UTA has taken a number of measures to amplify and support queer voices both internally and externally. In addition to updating their logos on social media to celebrate pride month, UTA Proud hosted a series of internal events that recognized queer visibility, equality and freedom of expression.
Their latest virtual event on Friday — titled “LGBTQ+ Partner Pride Panel” — featured UTA partners Jacob Fenton, Keya Khayatian and Lucinda Moorhead. Moderated by UTA assistant manager Kyle Boulia, they discussed their individual journeys as queer people in the industry and various ways to further representation.
Moorhead said that there has been “immense progress” in terms of queer representation over the past decade. She said it’s important to not just remind people why queer stories are important, but that they are also good business.
“Underrepresented people flocked to the shows and the films that include them,” Moorhead said. “They’re going to pay for content where they feel like they’re seen.”
Certain conversations are still evolving, such as whether or not queer actors should go for sexually ambiguous roles or ones they identify with. Fenton said he has an aversion to the argument that only LGBTQ+ actors should be cast in LGBTQ+ roles.
“There’s a part of me that gets almost more excited when a straight person inhabits a gay character because I feel like it’s an experience they may not have otherwise understood until they walk in the shoes of a queer person by embodying that character,” Fenton said.

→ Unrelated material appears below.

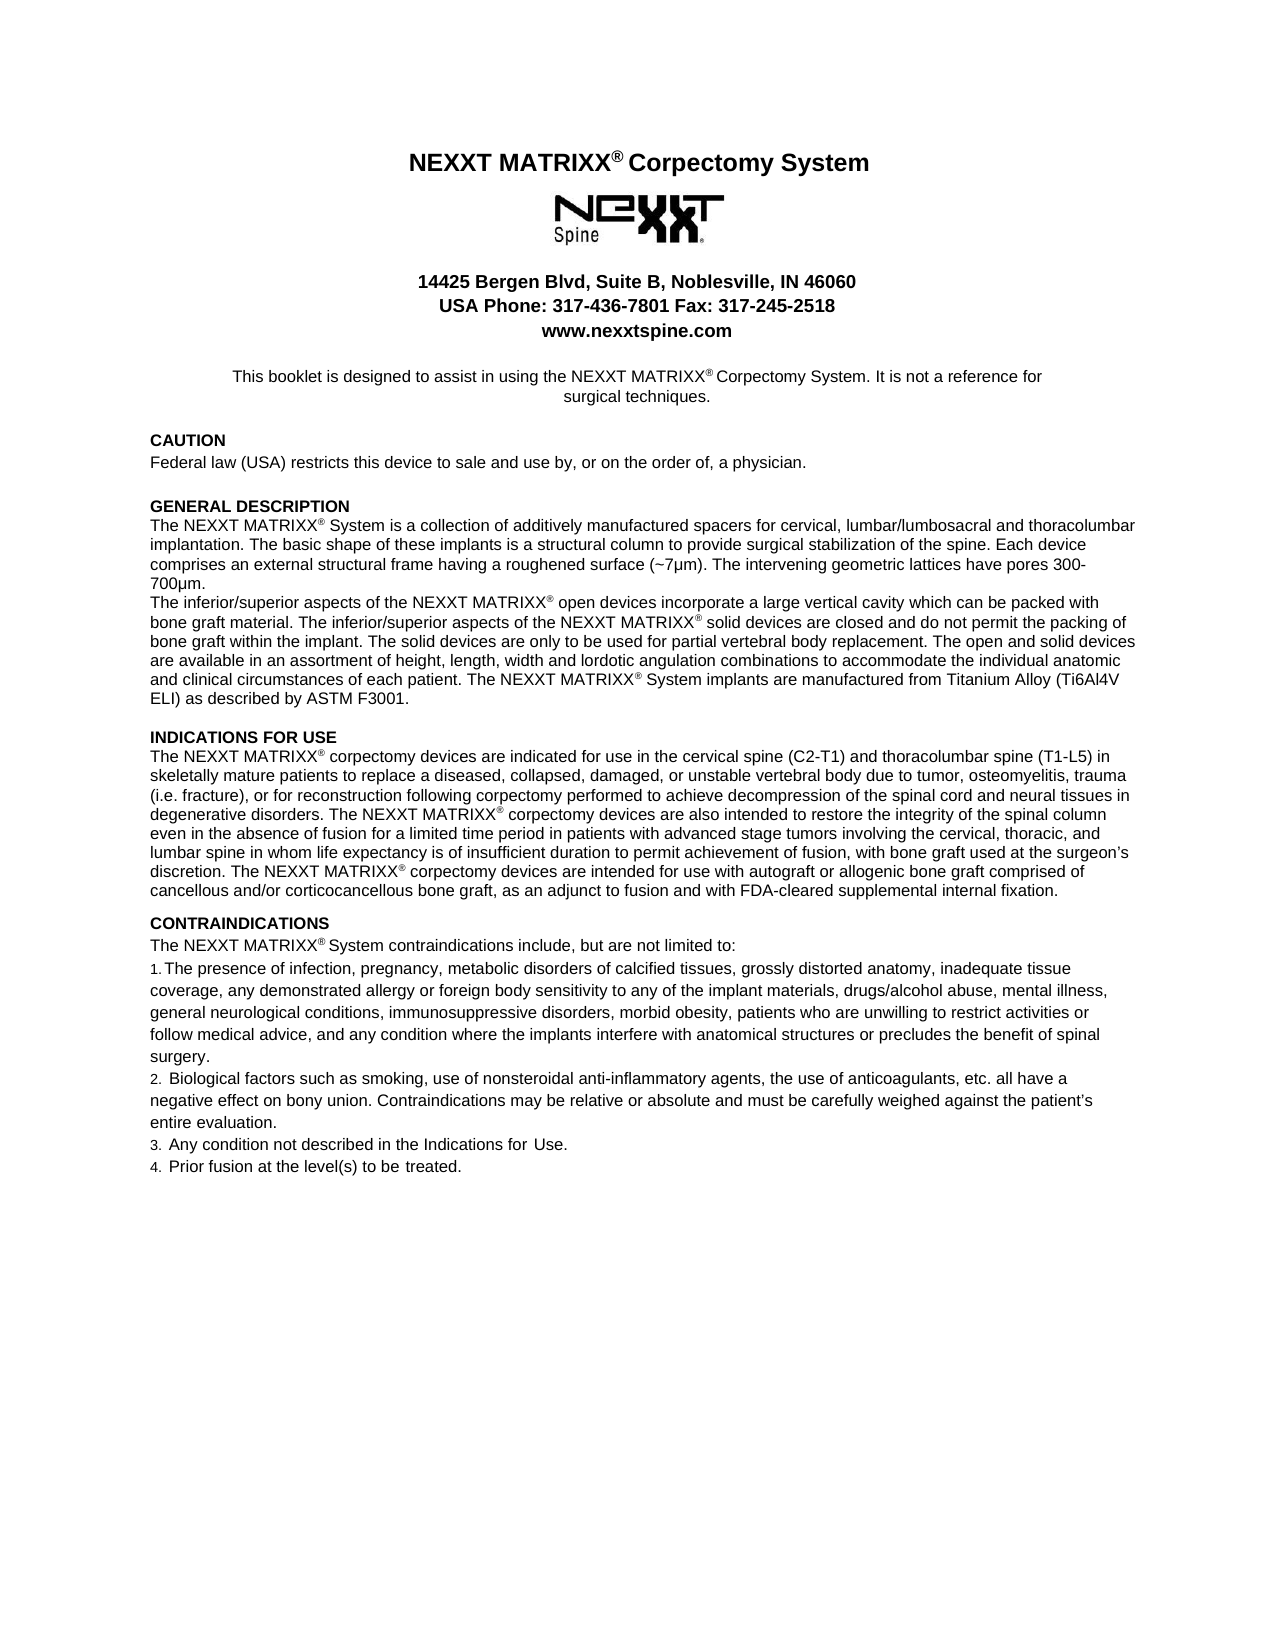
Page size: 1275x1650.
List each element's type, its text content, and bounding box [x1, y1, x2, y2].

Fenton said being part of the team that represents Elliot Page, who revealed in December that he is transgender, has been “absolutely incredible” as he embodies the power to help change the world.

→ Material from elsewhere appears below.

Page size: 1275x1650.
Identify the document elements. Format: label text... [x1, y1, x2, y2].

“Having the privilege to be a part of the team of someone like Elliot, who to me represents one of the bravest, most impactful voices of a whole generation and movement, is something I feel so incredibly privileged to be a part of,” Fenton said.

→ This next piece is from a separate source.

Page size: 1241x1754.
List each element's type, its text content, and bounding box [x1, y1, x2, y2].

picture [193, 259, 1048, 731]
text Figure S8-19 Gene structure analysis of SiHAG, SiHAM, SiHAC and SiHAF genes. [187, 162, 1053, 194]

June 5, 1981 — 40 years ago today — marks the date when the CDC issued its first report of a new disease that went on to be known as HIV and then AIDS. Moorhead said there is a “dual narrative” that exists around the conversation of AIDS, which has been at the forefront of LGBTQ+ stories for decades. “I don’t think we want to brush off something that is still an epidemic and still affecting so many people,” Khayatian said. “Yes, it’s something you can treat now and live with, but we should take the stigma away and we should take the memories that we have of these incredible people who were taken by this illness and honor those.”
When asked by Boulia to give advice to the LGBTQ+ community, Fenton said try not to be scared when facing the challenges ahead of them and to not be afraid to ask for help.
“Seek out those who can help you, who you trust and don’t back down,” Fenton said. “There are many who stand at the ready to help guide you.”
As for straight people who want to be supportive of their queer friends, Khayatian said that it’s important for them to educate themselves on issues that they may not know about and then pass that knowledge onto others.
“If you’re someone who has access and it’s behind closed doors where someone might be saying something that’s homophobic, don’t be afraid to correct them,” Khayatian said.